In 1941 the Bank of Mexico was endowed with a new organic law, which accentuated its public character with broad powers of intervention in the monetary and credit fields. As of April 30, 1948, circulation rose to 1,738 million (December 1939 = 602 million) and sight bank deposits to 1,773 million.

Figurative arts

After the triumph of the revolution, David Alfaro Siqueiros (born in 1898) worked alongside Diego Rivera and Clemente Orozco, directing the periodical El machete and painting in fresco and encaustic on the walls of public buildings (e.g. the famous Burial of a worker, unfinished, of the Escuela Preparatoria of Mexico, 1922). Later Siqueiros adopted the procedure al duco (ie with the airbrush) for mural painting, declaring the methods used up to then antiquated and arguing with Rivera (1934).

Apart from a definitive artistic judgment on Siqueiros’ painting, the personality of this tireless and combative revolutionary worthily completes the triad of the great Mexican “social” painters, although among them we can now recognize Orozco (or at least in his first period) the figure more poetic and obscurely dramatic and powerful of the group (eg the Zapatistas of the Museum of Modern Art in New York, to name just one of the best known paintings).

For some years (c. 1934), after the decorations at the Abelardo Rodríguez market and in the suburban schools of Mexico, the period of the great murals has ceased and an easel painting with a more intimate character has begun to take over and, in some cases, even Europeanizing, such as for example. in the abstract artist Carlos Mérida (born in 1893); although the vast majority of artists always adopt a descriptive realism, stylized according to airy formulas, pre-Columbian art and its popular offshoots, present above all in an obscure cult of the macabre, ranging from sugar skulls that are sold at parties, to calaveras which adorn the periodicals and popular woodcuts.

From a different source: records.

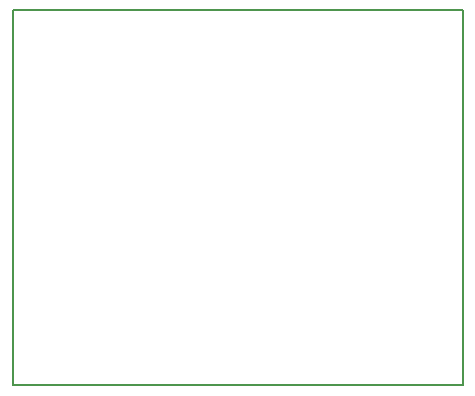
<source format=gbr>
G04 start of page 4 for group 2 idx 2 *
G04 Title: (unknown), outline *
G04 Creator: pcb 20140316 *
G04 CreationDate: Mon 02 Nov 2015 05:35:22 PM GMT UTC *
G04 For: ndholmes *
G04 Format: Gerber/RS-274X *
G04 PCB-Dimensions (mil): 1500.00 1250.00 *
G04 PCB-Coordinate-Origin: lower left *
%MOIN*%
%FSLAX25Y25*%
%LNOUTLINE*%
%ADD49C,0.0080*%
G54D49*X0Y0D02*X150000D01*
Y125000D01*
X0D01*
Y0D01*
M02*

</source>
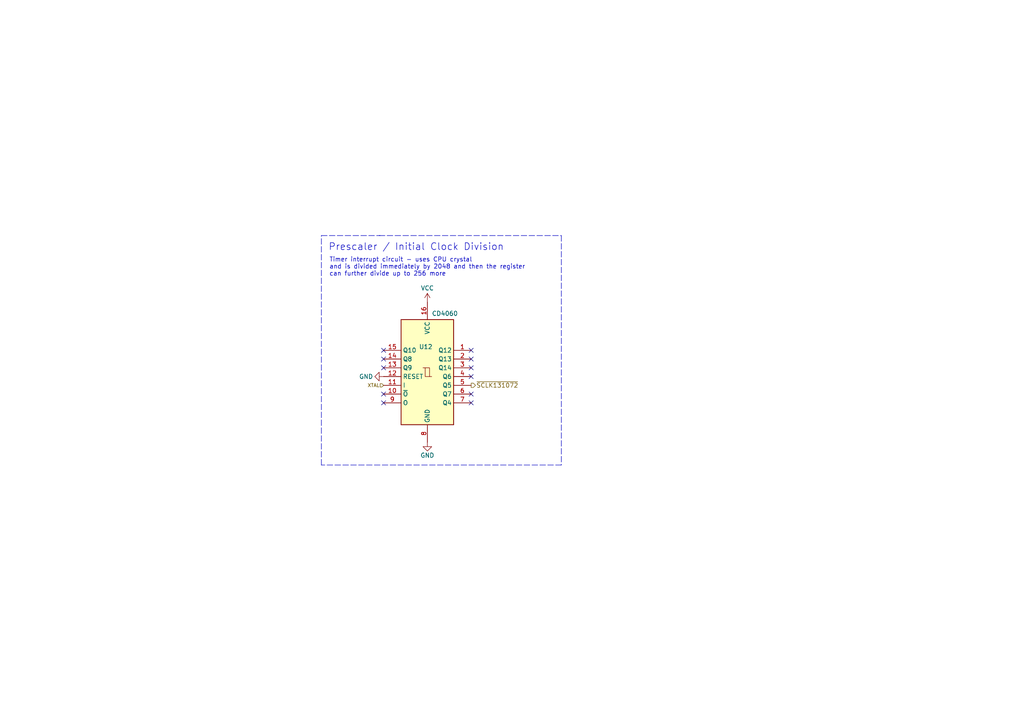
<source format=kicad_sch>
(kicad_sch (version 20211123) (generator eeschema)

  (uuid c82fe9d7-7255-4a2c-978e-49c025a8060a)

  (paper "A4")

  


  (no_connect (at 111.252 114.3) (uuid 04c5bb77-1cc5-4210-9411-0023a58bc271))
  (no_connect (at 111.252 101.6) (uuid 1e4473a0-d60a-4975-971c-3d83d5505c92))
  (no_connect (at 136.652 106.68) (uuid 204e35d2-b855-43bd-989e-18a7d999c495))
  (no_connect (at 111.252 116.84) (uuid 2611cae4-5bf6-4eb6-995c-ad989640910e))
  (no_connect (at 136.652 114.3) (uuid 705b338e-5628-436f-8b85-d4cffe07db61))
  (no_connect (at 136.652 104.14) (uuid 7749b23e-e5da-422e-a6f1-a71c60fe15f6))
  (no_connect (at 136.652 109.22) (uuid 90541fc0-599f-4abc-92cd-d9935f38db27))
  (no_connect (at 136.652 101.6) (uuid 9838f652-7ddc-492e-9b05-83cabd0c99e0))
  (no_connect (at 111.252 104.14) (uuid b1f52da6-cebe-4729-bcc6-fb6cd339e6cc))
  (no_connect (at 136.652 116.84) (uuid bd072bfe-c855-4f84-b942-1942b9f2af15))
  (no_connect (at 111.252 106.68) (uuid d1bfb045-60da-4f65-9715-864c9467f839))

  (polyline (pts (xy 162.814 68.326) (xy 162.814 134.874))
    (stroke (width 0) (type default) (color 0 0 0 0))
    (uuid 35051e14-6ce6-45cf-9c6e-c98945bbd6d0)
  )
  (polyline (pts (xy 162.814 134.874) (xy 93.218 134.874))
    (stroke (width 0) (type default) (color 0 0 0 0))
    (uuid 3f1e00f4-ede6-466f-8e6f-5fb491f74230)
  )
  (polyline (pts (xy 93.218 134.874) (xy 93.218 68.326))
    (stroke (width 0) (type default) (color 0 0 0 0))
    (uuid 56ac488c-e4cc-442e-aa2e-a8539835ced1)
  )
  (polyline (pts (xy 109.982 68.326) (xy 162.814 68.326))
    (stroke (width 0) (type default) (color 0 0 0 0))
    (uuid b4a478f8-4115-4b39-8c0c-583d76be7694)
  )
  (polyline (pts (xy 93.218 68.326) (xy 110.236 68.326))
    (stroke (width 0) (type default) (color 0 0 0 0))
    (uuid cc3ef17d-e5c3-4fc7-a959-f5ca7aceee8f)
  )

  (text "Prescaler / Initial Clock Division" (at 95.25 72.898 0)
    (effects (font (size 2 2)) (justify left bottom))
    (uuid 0daa9a74-3259-40f7-8f07-3ba760c1730d)
  )
  (text "Timer interrupt circuit - uses CPU crystal\nand is divided immediately by 2048 and then the register \ncan further divide up to 256 more"
    (at 95.504 80.264 0)
    (effects (font (size 1.27 1.27)) (justify left bottom))
    (uuid 7716d053-c015-4895-9fb9-8373fd06ac44)
  )

  (hierarchical_label "~{SCLK131072}" (shape output) (at 136.652 111.76 0)
    (effects (font (size 1.27 1.27)) (justify left))
    (uuid 0ed1c67c-4e8b-4a33-b709-5cb6fc0fadc9)
  )
  (hierarchical_label "XTAL" (shape input) (at 111.252 111.76 180)
    (effects (font (size 0.9906 0.9906)) (justify right))
    (uuid 1d24f65b-24d4-42a7-bd95-e8487a066397)
  )

  (symbol (lib_id "power:GND") (at 111.252 109.22 270) (mirror x) (unit 1)
    (in_bom yes) (on_board yes)
    (uuid 2a839146-6004-43af-8dae-bb7a7254e7fa)
    (property "Reference" "#PWR057" (id 0) (at 104.902 109.22 0)
      (effects (font (size 1.27 1.27)) hide)
    )
    (property "Value" "GND" (id 1) (at 106.172 109.22 90))
    (property "Footprint" "" (id 2) (at 111.252 109.22 0)
      (effects (font (size 1.27 1.27)) hide)
    )
    (property "Datasheet" "" (id 3) (at 111.252 109.22 0)
      (effects (font (size 1.27 1.27)) hide)
    )
    (pin "1" (uuid cf8ede4f-e1d0-42a4-988e-6ee5feefcc1a))
  )

  (symbol (lib_id "power:VCC") (at 123.952 87.63 0) (mirror y) (unit 1)
    (in_bom yes) (on_board yes)
    (uuid 4d0faccf-74d9-44ea-8bc6-a8fffe8c08a5)
    (property "Reference" "#PWR058" (id 0) (at 123.952 91.44 0)
      (effects (font (size 1.27 1.27)) hide)
    )
    (property "Value" "VCC" (id 1) (at 123.952 83.566 0))
    (property "Footprint" "" (id 2) (at 123.952 87.63 0)
      (effects (font (size 1.27 1.27)) hide)
    )
    (property "Datasheet" "" (id 3) (at 123.952 87.63 0)
      (effects (font (size 1.27 1.27)) hide)
    )
    (pin "1" (uuid b9615032-6465-40db-9235-8181fd1d3794))
  )

  (symbol (lib_id "Stephen:CD4060") (at 123.952 107.95 0) (mirror y) (unit 1)
    (in_bom yes) (on_board yes)
    (uuid 7716c270-29f7-40f3-87a9-4039c41956fa)
    (property "Reference" "U12" (id 0) (at 125.476 100.584 0)
      (effects (font (size 1.27 1.27)) (justify left))
    )
    (property "Value" "CD4060" (id 1) (at 132.842 90.932 0)
      (effects (font (size 1.27 1.27)) (justify left))
    )
    (property "Footprint" "Package_SO:SOIC-16_3.9x9.9mm_P1.27mm" (id 2) (at 125.222 76.2 0)
      (effects (font (size 1.27 1.27)) hide)
    )
    (property "Datasheet" "" (id 3) (at 125.222 76.2 0)
      (effects (font (size 1.27 1.27)) hide)
    )
    (pin "1" (uuid daf50be3-16b2-44a1-bb12-5fb8cc719f6e))
    (pin "10" (uuid 52603847-dabb-4ac1-82fd-a4902885e75b))
    (pin "11" (uuid e7c9b038-e679-4137-8fce-d9569531f5e0))
    (pin "12" (uuid 5c26f69f-269b-4db4-bedd-ecee9f00f6cf))
    (pin "13" (uuid 1ba6230d-dbe1-4c4d-aa86-ca32f77f4c09))
    (pin "14" (uuid 3af837d3-d84b-4e2e-8cc6-e885ce08a68e))
    (pin "15" (uuid 8b260eac-5d8d-4a0a-a8e6-be1d541d7b71))
    (pin "16" (uuid 2baa927d-ce83-45a8-bd66-078bece593c1))
    (pin "2" (uuid 2aa81ae2-404a-4f3e-aa79-76a56c5a4607))
    (pin "3" (uuid a2b19fd7-92b2-4d55-abc7-0e3e31dc9663))
    (pin "4" (uuid 90f18841-d3bf-47f2-8f55-4cd4f75cf64e))
    (pin "5" (uuid 6b36f25a-a615-4477-a32b-0cb72e90b8ed))
    (pin "6" (uuid a5ce85c0-6a9a-419b-8925-2b843ed9666c))
    (pin "7" (uuid 95d8bebb-6573-4348-ab0f-b89f9e412aee))
    (pin "8" (uuid 10e30e20-9a8f-47d1-b3d0-8adf500686a5))
    (pin "9" (uuid 28787238-a18b-4e73-9dc2-3a87a1ee7d48))
  )

  (symbol (lib_id "power:GND") (at 123.952 128.27 0) (mirror y) (unit 1)
    (in_bom yes) (on_board yes)
    (uuid 97b41082-9517-4cd1-b92c-4feb8ddcf852)
    (property "Reference" "#PWR059" (id 0) (at 123.952 134.62 0)
      (effects (font (size 1.27 1.27)) hide)
    )
    (property "Value" "GND" (id 1) (at 123.952 132.08 0))
    (property "Footprint" "" (id 2) (at 123.952 128.27 0)
      (effects (font (size 1.27 1.27)) hide)
    )
    (property "Datasheet" "" (id 3) (at 123.952 128.27 0)
      (effects (font (size 1.27 1.27)) hide)
    )
    (pin "1" (uuid a86225f2-a97d-4889-8661-5bde5d849d66))
  )
)

</source>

Among these artists we should mention Francisco Goitia (born in 1884), Manuel Rodríguez Lozano (born in 1896), Roberto Montenegro (born in 1885) and, among the sculptors, Mardonio Magaña (born in 1863) and Luís Ortíz Monasterio (born in 1906). Among the youngest must be remembered Frida-Kahlo (born in 1910), wife of Rivera, with surrealist tendencies, Jesús Guerrero Galván (born in 1910), Miguel Covarrubias (born in ig04), José Chávez Morado (born in 1909), and, among the engravers, Isidoro Ocampo (born in 1910), Francisco Dosamantes (born in 1911) and Jesús Escobedo (born in 1917). Of all, however, the one who best managed to render the mysterious and barbaric sense of a very ancient race with formal means that have little to envy to the pictorial freedom of a Picasso is Rufino Tamayo (born in 1899: Animals, 1941; The flutist, 1944).